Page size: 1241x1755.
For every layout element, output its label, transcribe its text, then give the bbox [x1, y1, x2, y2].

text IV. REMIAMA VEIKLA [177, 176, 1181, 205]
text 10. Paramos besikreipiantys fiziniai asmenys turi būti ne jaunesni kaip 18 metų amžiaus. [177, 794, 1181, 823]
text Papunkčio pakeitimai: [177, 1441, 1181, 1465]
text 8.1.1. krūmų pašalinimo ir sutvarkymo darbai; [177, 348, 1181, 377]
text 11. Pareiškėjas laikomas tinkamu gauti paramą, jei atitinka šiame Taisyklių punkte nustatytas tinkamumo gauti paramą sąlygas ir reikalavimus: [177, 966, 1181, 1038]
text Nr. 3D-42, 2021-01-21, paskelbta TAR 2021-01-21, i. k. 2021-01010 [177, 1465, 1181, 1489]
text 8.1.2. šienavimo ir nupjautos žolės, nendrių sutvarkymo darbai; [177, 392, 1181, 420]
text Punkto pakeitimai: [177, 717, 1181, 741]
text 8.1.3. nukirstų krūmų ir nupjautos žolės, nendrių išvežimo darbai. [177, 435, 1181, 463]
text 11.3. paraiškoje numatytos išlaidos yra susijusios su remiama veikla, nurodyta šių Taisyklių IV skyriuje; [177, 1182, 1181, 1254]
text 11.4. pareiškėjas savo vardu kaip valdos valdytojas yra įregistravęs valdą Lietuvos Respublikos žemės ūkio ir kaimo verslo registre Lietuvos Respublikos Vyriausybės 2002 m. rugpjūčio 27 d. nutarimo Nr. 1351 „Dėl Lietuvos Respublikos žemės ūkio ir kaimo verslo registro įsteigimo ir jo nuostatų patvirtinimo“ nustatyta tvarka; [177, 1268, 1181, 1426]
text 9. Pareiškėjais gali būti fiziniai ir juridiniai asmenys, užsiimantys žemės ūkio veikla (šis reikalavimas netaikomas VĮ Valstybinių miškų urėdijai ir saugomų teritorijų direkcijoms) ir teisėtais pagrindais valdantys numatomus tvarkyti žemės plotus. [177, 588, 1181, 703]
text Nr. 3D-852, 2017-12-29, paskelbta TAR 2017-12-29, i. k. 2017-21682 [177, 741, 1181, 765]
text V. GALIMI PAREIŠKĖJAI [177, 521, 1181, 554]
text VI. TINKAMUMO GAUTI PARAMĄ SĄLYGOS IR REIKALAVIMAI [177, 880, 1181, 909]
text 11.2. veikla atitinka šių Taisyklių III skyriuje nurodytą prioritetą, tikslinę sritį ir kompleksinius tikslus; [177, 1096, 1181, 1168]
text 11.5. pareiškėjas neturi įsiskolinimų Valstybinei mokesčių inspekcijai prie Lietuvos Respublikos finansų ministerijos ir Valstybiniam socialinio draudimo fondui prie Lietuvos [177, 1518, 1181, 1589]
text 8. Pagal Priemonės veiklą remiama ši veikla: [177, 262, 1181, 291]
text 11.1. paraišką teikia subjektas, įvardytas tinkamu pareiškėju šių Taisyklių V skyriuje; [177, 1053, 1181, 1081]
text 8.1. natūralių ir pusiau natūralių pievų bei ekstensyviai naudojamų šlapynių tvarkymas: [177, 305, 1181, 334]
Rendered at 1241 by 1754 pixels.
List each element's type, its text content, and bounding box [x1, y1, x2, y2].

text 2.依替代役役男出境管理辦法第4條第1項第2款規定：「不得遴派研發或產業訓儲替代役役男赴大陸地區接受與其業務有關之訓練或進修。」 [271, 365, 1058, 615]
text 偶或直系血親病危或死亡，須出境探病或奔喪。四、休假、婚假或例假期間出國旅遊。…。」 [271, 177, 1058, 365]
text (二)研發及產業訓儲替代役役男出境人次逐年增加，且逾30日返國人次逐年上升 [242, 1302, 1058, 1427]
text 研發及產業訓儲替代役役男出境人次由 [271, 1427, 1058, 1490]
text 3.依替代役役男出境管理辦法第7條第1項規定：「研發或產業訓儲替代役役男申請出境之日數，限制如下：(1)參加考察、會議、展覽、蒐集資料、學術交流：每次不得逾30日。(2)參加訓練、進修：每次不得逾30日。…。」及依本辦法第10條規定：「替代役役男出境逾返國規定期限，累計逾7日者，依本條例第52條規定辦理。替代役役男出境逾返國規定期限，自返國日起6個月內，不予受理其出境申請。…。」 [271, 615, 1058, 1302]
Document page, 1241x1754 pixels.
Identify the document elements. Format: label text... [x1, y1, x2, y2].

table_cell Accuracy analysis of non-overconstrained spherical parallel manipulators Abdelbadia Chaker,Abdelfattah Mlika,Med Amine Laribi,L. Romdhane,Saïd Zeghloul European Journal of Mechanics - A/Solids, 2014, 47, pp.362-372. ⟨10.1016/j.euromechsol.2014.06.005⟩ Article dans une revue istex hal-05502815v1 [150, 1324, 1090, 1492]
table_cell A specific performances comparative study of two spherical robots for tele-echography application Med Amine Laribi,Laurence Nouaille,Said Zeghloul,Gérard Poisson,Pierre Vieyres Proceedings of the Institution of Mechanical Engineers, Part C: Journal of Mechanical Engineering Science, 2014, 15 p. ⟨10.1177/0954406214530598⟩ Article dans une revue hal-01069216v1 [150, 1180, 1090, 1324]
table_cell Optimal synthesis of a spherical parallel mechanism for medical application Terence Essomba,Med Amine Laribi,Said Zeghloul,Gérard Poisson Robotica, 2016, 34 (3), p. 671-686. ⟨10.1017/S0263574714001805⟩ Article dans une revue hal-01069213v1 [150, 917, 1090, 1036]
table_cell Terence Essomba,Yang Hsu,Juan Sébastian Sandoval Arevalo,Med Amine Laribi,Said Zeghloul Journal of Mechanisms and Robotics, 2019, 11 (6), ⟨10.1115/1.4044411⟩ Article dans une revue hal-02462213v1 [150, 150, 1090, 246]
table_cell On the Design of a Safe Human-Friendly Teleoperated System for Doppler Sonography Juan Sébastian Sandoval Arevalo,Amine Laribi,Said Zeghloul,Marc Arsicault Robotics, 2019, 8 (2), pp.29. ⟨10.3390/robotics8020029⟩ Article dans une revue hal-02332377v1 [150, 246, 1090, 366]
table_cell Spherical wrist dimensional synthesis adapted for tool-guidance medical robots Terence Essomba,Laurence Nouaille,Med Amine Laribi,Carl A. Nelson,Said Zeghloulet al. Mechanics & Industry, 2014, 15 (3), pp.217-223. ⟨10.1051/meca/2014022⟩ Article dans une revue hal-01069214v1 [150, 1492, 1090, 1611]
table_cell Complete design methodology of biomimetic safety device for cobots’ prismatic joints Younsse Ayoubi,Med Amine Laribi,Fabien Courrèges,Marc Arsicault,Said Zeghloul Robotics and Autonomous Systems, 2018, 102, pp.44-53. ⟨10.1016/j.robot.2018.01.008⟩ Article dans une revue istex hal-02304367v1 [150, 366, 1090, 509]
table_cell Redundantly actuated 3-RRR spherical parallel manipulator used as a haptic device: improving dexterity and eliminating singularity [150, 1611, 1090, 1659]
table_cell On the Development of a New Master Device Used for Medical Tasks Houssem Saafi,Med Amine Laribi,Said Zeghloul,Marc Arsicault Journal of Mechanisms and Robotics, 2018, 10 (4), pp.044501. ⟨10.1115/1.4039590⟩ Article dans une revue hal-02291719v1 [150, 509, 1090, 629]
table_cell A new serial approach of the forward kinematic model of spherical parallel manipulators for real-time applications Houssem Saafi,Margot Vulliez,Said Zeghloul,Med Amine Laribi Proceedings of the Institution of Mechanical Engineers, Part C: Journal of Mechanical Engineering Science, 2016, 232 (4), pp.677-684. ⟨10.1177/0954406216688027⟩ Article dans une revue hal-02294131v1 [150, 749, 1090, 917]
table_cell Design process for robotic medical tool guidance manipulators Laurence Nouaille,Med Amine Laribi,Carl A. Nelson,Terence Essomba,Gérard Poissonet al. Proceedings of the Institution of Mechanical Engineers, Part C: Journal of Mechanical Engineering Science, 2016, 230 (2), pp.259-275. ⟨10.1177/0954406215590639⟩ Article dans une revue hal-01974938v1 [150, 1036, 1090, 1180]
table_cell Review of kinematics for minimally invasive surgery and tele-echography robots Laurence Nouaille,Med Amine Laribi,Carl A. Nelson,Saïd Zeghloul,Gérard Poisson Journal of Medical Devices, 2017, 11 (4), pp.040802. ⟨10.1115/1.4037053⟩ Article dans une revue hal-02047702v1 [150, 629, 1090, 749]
##############################
What you need to do:
Copy the lines from the start of the records through the line containing "For every layout", without changing anything.

Output for this task:
Page size: 1241x1755.
For every layout element, output its label, transcribe its text, then give the bbox [x1, y1, x2, y2].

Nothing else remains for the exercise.